La cinquième livraison de titres Classic Archive, qui sortira au mois de novembre en France, est peut être la plus forte depuis le début de la collection, ce qui laisse à penser que celle-ci a encore de beaux jours devant elle. Il reste encore beaucoup de trésors à exhumer ?


C’est vrai qu’il y a de beaux titres dans cette nouvelle livraison. C’est varié, il y en a un peu pour tous les goûts. Pour l’essentiel ce sont des archives que nous avions déjà plus ou moins repérées depuis quelque temps (Los Angeles, Giulini, Tortelier, Poulenc, Byron Janis). Il y a également deux films qui ne sont pas à proprement parler des archives, le dernier récital de Fischer-Dieskau filmé par Bruno Monsaingeon ou Yehudi Menuhin, Le Violon du Siècle qui est enfin reédité en DVD. D’un point de vue commercial, il semblerait effectivement que ce soit prometteur.

Sinon, il reste évidemment matière à quelques bons DVD, même si ce ne sera pas toujours sur ces quelques artistes dont les seuls noms génèrent des ventes importantes. Il y a même quelques titres qui pourraient être publiés rapidement car l’essentiel a déjà été restauré pour la télévision : André Navarra, le quatuor Vegh, Ivry Gitlis ou une sublime 9ème de Beethoven par Horenstein. Un ensemble qui serait aussi très intéressant en DVD, c’est l’intégrale des Trios de Beethoven par le Trio Istomin-Stern-Rose.


Y a t'il des documents mythiques sur lesquels vous n'avez pas pu mettre la main, et qui resteront invisibles à jamais ?

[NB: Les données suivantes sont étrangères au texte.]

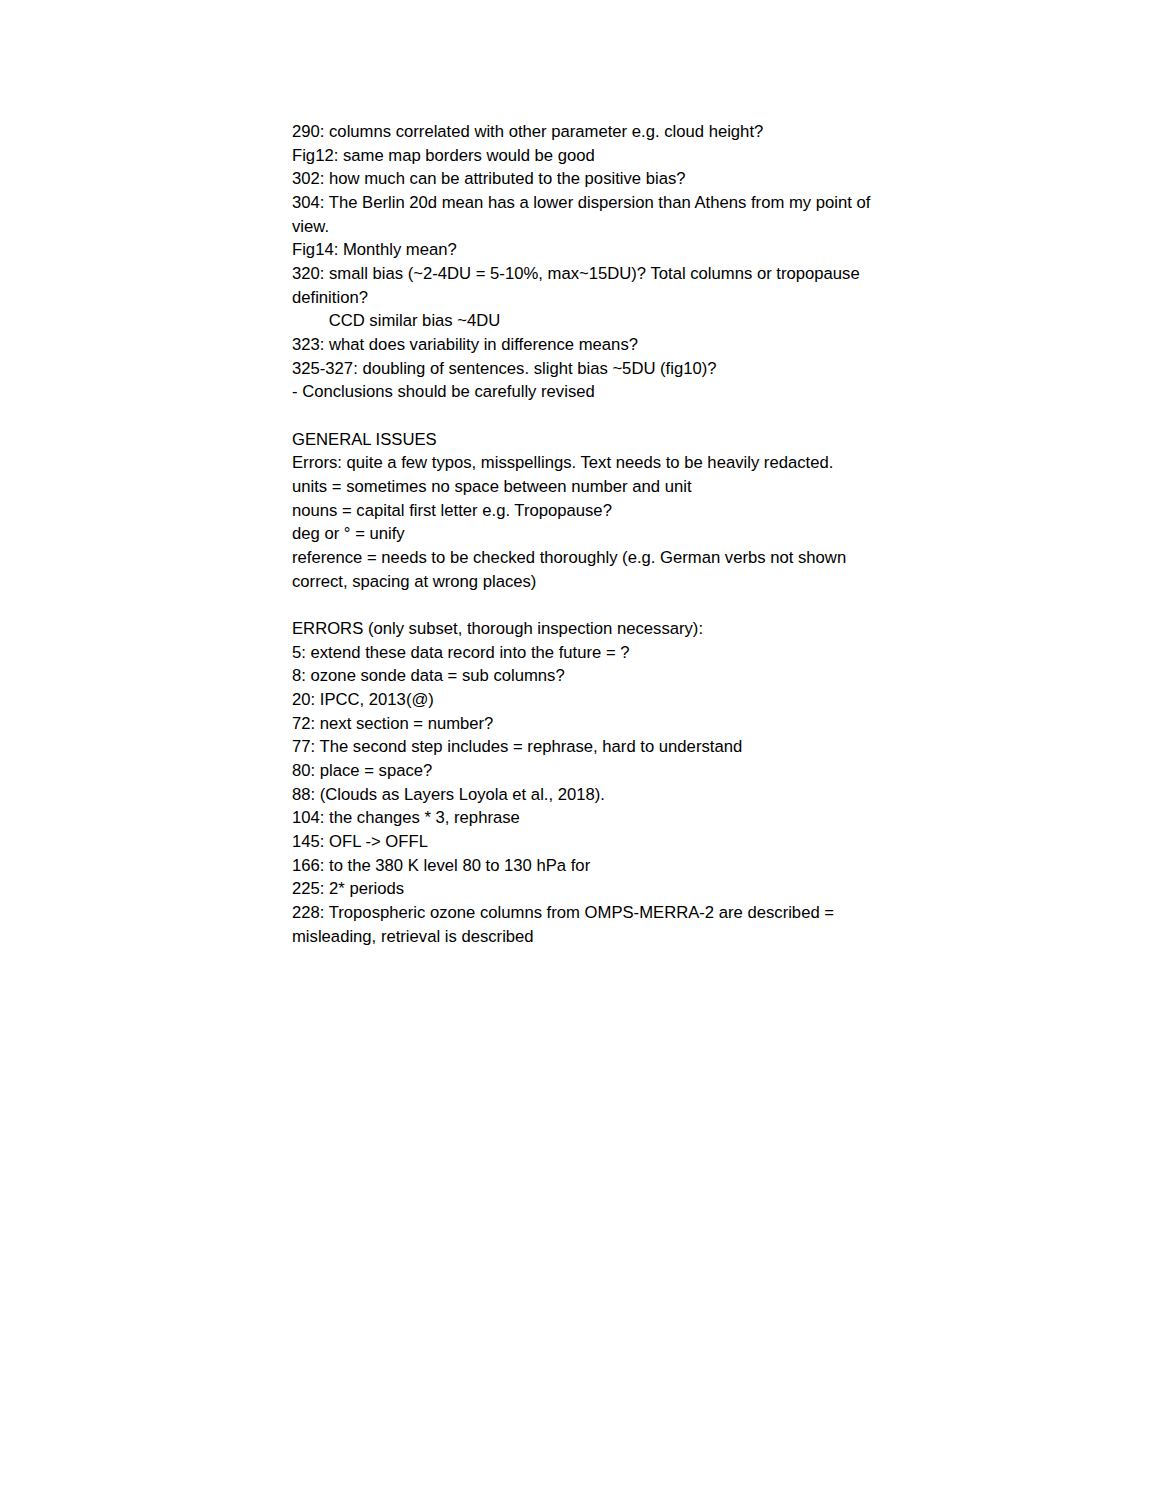290: columns correlated with other parameter e.g. cloud height?
Fig12: same map borders would be good
302: how much can be attributed to the positive bias?
304: The Berlin 20d mean has a lower dispersion than Athens from my point of view.
Fig14: Monthly mean?
320: small bias (~2-4DU = 5-10%, max~15DU)? Total columns or tropopause definition?
CCD similar bias ~4DU
323: what does variability in difference means?
325-327: doubling of sentences. slight bias ~5DU (fig10)?
- Conclusions should be carefully revised
GENERAL ISSUES
Errors: quite a few typos, misspellings. Text needs to be heavily redacted.
units = sometimes no space between number and unit
nouns = capital first letter e.g. Tropopause?
deg or ° = unify
reference = needs to be checked thoroughly (e.g. German verbs not shown correct, spacing at wrong places)
ERRORS (only subset, thorough inspection necessary):
5: extend these data record into the future = ?
8: ozone sonde data = sub columns?
20: IPCC, 2013(@)
72: next section = number?
77: The second step includes = rephrase, hard to understand
80: place = space?
88: (Clouds as Layers Loyola et al., 2018).
104: the changes * 3, rephrase
145: OFL -> OFFL
166: to the 380 K level 80 to 130 hPa for
225: 2* periods
228: Tropospheric ozone columns from OMPS-MERRA-2 are described = misleading, retrieval is described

Mythiques, je ne sais pas, cela dépend pour qui ! Mais oui, il y a pas mal de choses qui donnent envie, rien que dans les films de l’ORTF. Certains films ont assurément existé, mais les éléments sont difficiles à retrouver dans les fonds. On peut espérer que des copies fassent un jour surface.

Quelques exemples que j’aurais très volontiers visionnés : la Sonate Appasionata de Beethoven par Yves Nat en 1955 (pianiste sur lequel il n’existe pour ainsi dire rien). Une retransmission de 1956 en direct du Théâtre des Champs-Elysées d’extraits de Cosi fan tutte avec le Städische Oper de Berlin et Elisabeth Grümmer, un récital en 1958 de Pierre Bernac et Francis Poulenc, la 3e sonate d’Enesco par Yehudi et Hephzibah Menuhin en 1965, et évidemment tout un tas de récitals de Ferras, Grumiaux, Cassado, Fournier, Stern, Cziffra etc…

Je reste sidéré par le travail de conservation de l’INA, qui est absolument prodigieux compte tenu de la quantité d’heures de films dont ils ont la charge.